1.首先先模拟登录,主要目的是获取cookies,重要的是cookies里面的’name’和’value’

方法1:常规利用request方法进行模拟登录,获取cookieJar,利用requests.utils.dict_from_cookiejar(cookiesjar)方法,将cookiehar转化为dict类型,并传入scrapy.FormRequest中进行数据提交(切记加上headers),实现模拟登录,最后callback回去start_urls,调用parser等函数进行数据解析提取。

def get_xsrf(self):
        '''_xsrf 是一个动态变化的参数'''
        index_url = 'https://www.zhihu.com'
        # 获取登录时需要用到的_xsrf
        index_page = self.session.get(index_url, headers=self.headers)
        html = index_page.text
        pattern = r'name="_xsrf" value="(.*?)"'
        # 这里的_xsrf 返回的是一个list
        _xsrf = re.findall(pattern, html)
        return _xsrf[0]

# 获取验证码
def get_captcha(self):
    t = str(int(time.time() * 1000))
    captcha_url = 'https://www.zhihu.com/captcha.gif?r=' + t + "&type=login"
    r = self.session.get(captcha_url, headers=self.headers)
    with open('captcha.jpg', 'wb') as f:
        f.write(r.content)
        f.close()
    # 用pillow 的 Image 显示验证码
    # 如果没有安装 pillow 到源代码所在的目录去找到验证码然后手动输入
    try:
        im = Image.open('captcha.jpg')
        im.show()
        im.close()
    except:
        print(u'请到 %s 目录找到captcha.jpg 手动输入' % os.path.abspath('captcha.jpg'))
    captcha = input("please input the captcha\n>")
    return captcha

def login(self,secret='xxxxx', account='xxxxx'):
    _xsrf = self.get_xsrf()
    self.headers["X-Xsrftoken"] = _xsrf
    self.headers["X-Requested-With"] = "XMLHttpRequest"
    post_url = 'https://www.zhihu.com/login/phone_num'
    # 通过输入的用户名判断是否是手机号
    postdata = {
        '_xsrf': _xsrf,
        'password': secret,
        'phone_num': account
        }
    # 不需要验证码直接登录成功
    login_page = self.session.post(post_url, data=postdata, headers=self.headers)
    login_code = login_page.json()
    if login_code['r'] == 1:
        # 不输入验证码登录失败
        # 使用需要输入验证码的方式登录
        postdata["captcha"] = self.get_captcha()
        login_page = self.session.post(post_url, data=postdata, headers=self.headers)
        login_code = login_page.json()
        print(login_code['msg'])
    return self.session.cookies
    # 保存 cookies 到文件,
    # 下次可以使用 cookie 直接登录,不需要输入账号和密码

def start_requests(self):  # 重写start_requets,完成用户登录操作
    #从登陆页面获取html信息,记住headers传入

    cookiesjar = self.login()   #由return self.session.cookies获得 #不可以传递进scrapy.FormData中
    cookiesDict = requests.utils.dict_from_cookiejar(cookiesjar)    #cookiesDict可用

    #return [scrapy.FormRequest('https://www.zhihu.com/',cookies=cookiesDict,headers=self.headers,callback=self.after_login)]   #cookiesDict可以传入值
    return [scrapy.FormRequest('https://www.zhihu.com/',cookies=cookiesDict,headers=self.headers,callback=self.after_login)]

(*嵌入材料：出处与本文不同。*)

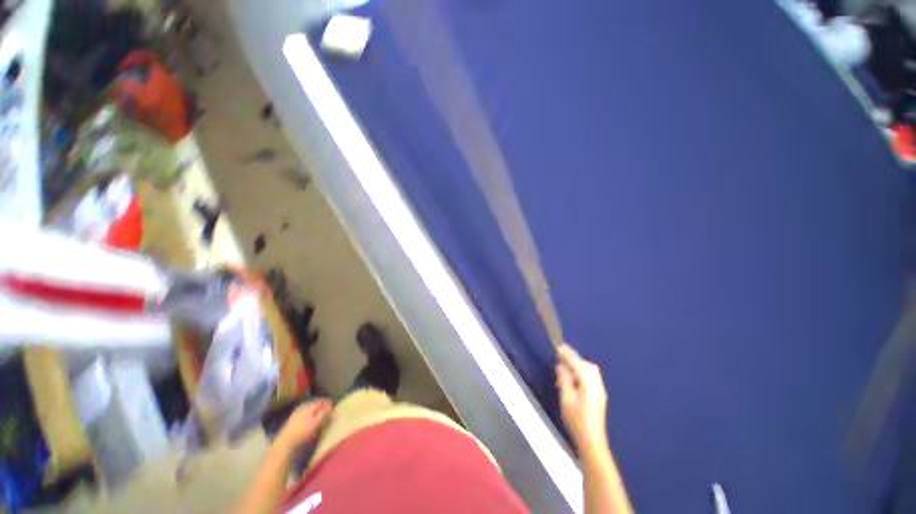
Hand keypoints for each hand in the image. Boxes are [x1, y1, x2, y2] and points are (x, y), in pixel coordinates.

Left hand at [276, 399, 332, 449]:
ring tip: (319, 413)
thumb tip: (330, 404)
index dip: (328, 402)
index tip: (333, 405)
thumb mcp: (316, 423)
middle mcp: (304, 405)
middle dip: (321, 404)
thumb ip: (324, 412)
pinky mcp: (292, 417)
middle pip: (315, 402)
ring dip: (315, 408)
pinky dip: (309, 412)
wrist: (285, 441)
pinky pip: (304, 411)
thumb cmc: (303, 432)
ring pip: (309, 406)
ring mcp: (297, 411)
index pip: (322, 400)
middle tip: (327, 409)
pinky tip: (309, 418)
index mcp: (310, 405)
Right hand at [556, 344, 607, 450]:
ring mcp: (600, 389)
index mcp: (589, 383)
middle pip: (587, 365)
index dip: (568, 355)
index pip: (577, 364)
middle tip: (561, 356)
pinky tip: (574, 377)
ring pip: (591, 370)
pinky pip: (591, 376)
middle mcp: (597, 384)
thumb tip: (562, 366)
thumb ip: (564, 379)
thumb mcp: (566, 398)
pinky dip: (582, 372)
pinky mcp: (599, 395)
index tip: (559, 347)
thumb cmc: (577, 420)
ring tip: (566, 366)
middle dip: (574, 359)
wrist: (592, 440)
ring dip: (579, 365)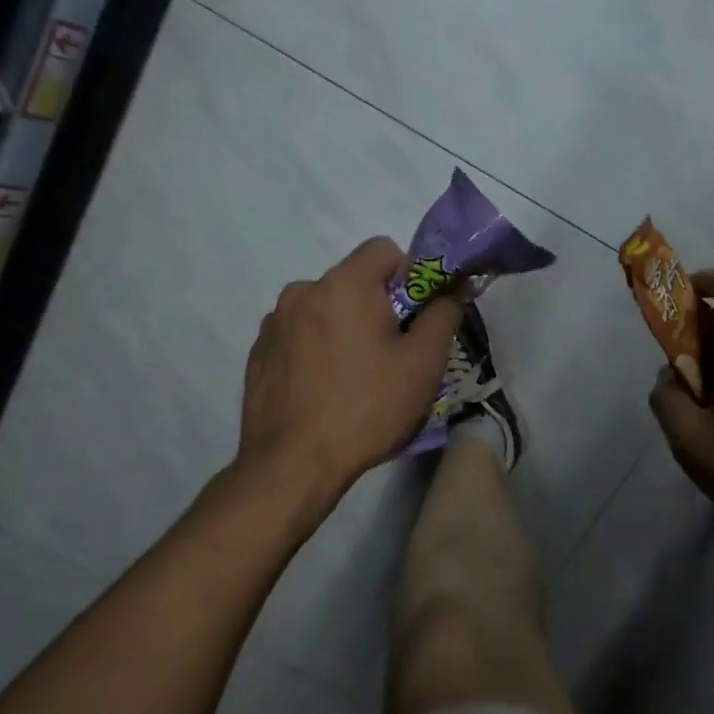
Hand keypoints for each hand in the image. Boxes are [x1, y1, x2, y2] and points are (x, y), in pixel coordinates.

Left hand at [238, 237, 462, 508]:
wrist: (292, 465)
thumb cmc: (367, 408)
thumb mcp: (423, 363)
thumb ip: (444, 313)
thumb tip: (453, 286)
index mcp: (344, 284)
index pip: (384, 249)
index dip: (410, 276)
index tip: (415, 318)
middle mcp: (303, 291)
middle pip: (354, 281)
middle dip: (378, 306)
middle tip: (392, 355)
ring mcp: (274, 322)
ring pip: (326, 309)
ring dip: (345, 328)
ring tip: (355, 377)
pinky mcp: (259, 352)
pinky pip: (300, 334)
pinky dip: (317, 349)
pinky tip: (325, 390)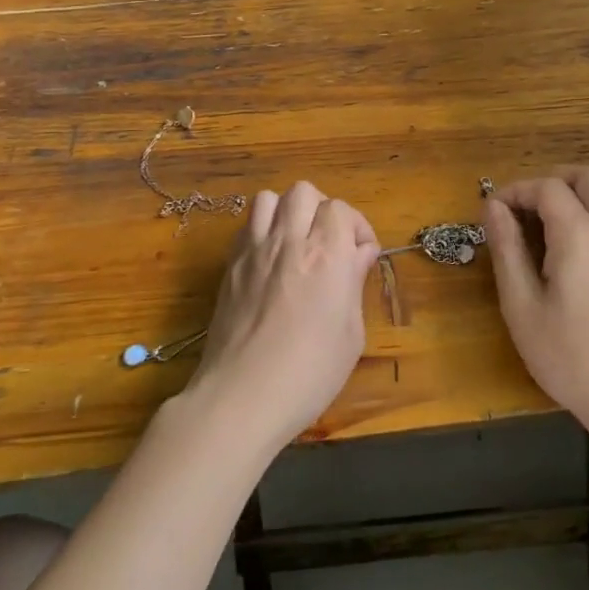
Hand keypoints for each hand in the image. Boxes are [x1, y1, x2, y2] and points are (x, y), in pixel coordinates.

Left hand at [185, 181, 381, 453]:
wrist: (241, 397)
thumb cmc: (309, 373)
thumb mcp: (350, 334)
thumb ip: (354, 283)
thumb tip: (360, 253)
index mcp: (326, 254)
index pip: (341, 209)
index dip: (355, 226)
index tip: (360, 255)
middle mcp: (288, 240)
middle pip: (304, 192)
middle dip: (322, 210)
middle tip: (329, 243)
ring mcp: (253, 251)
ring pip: (269, 198)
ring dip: (287, 212)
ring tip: (296, 244)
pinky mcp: (229, 267)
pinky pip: (245, 226)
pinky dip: (261, 230)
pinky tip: (270, 261)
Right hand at [483, 167, 588, 435]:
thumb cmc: (568, 356)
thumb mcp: (522, 305)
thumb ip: (507, 248)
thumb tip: (492, 206)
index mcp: (582, 234)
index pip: (548, 186)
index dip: (516, 191)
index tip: (491, 213)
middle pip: (587, 176)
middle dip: (550, 181)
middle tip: (520, 210)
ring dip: (570, 197)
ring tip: (536, 232)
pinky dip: (586, 216)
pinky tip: (563, 255)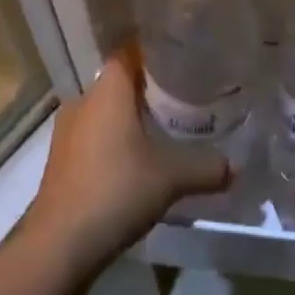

def after_login(self,response): #拼接会原有的start_requests
        for url in self.start_urls:
            yield scrapy.Request(url,dont_filter=True,headers=self.headers)  #默认调用parse
           

方法2:利用selenium实现模拟登录,获取cookies,自定义set_cookies函数,标准化cookies,并传入scrapy.FormRequest中进行数据提交(切记加上headers),实现模拟登录,最后callback回去start_urls,调用parser等函数进行数据解析提取。

def login(self,name, passwd):
    url = 'https://www.zhihu.com/#signin'
    # 这里可以用Chrome、Phantomjs等,如果没有加入环境变量,需要指定具体的位置
    driver = webdriver.Firefox()
    driver.set_window_size(1200, 1200)
    driver.get(url)
    print('开始登录')
    use_passwd_login = driver.find_element_by_class_name('signin-switch-password').click()
    login_button = driver.find_element_by_class_name('active').click()
    name_field = driver.find_element_by_name('account')
    name_field.send_keys(name)
    passwd_field = driver.find_element_by_name('password')
    passwd_field.send_keys(passwd)
    auto_login = driver.find_element_by_xpath('//button[contains(@class,"sign-button")]').click()
    time.sleep(10)
    return driver.get_cookies()

def set_cookies(self,drive_cookies):
    #标准化cookies,重新构造
    dict_cookies = {}
    for each in drive_cookies:
        dict_cookies[each['name']] = each['value']
    return dict_cookies

def start_requests(self):  # 重写start_requets,完成用户登录操作
    #从登陆页面获取html信息,记住headers传入
    login_name = 'xxxxx'
    login_passwd = 'xxxxxx'
    cookies = self.login(login_name, login_passwd)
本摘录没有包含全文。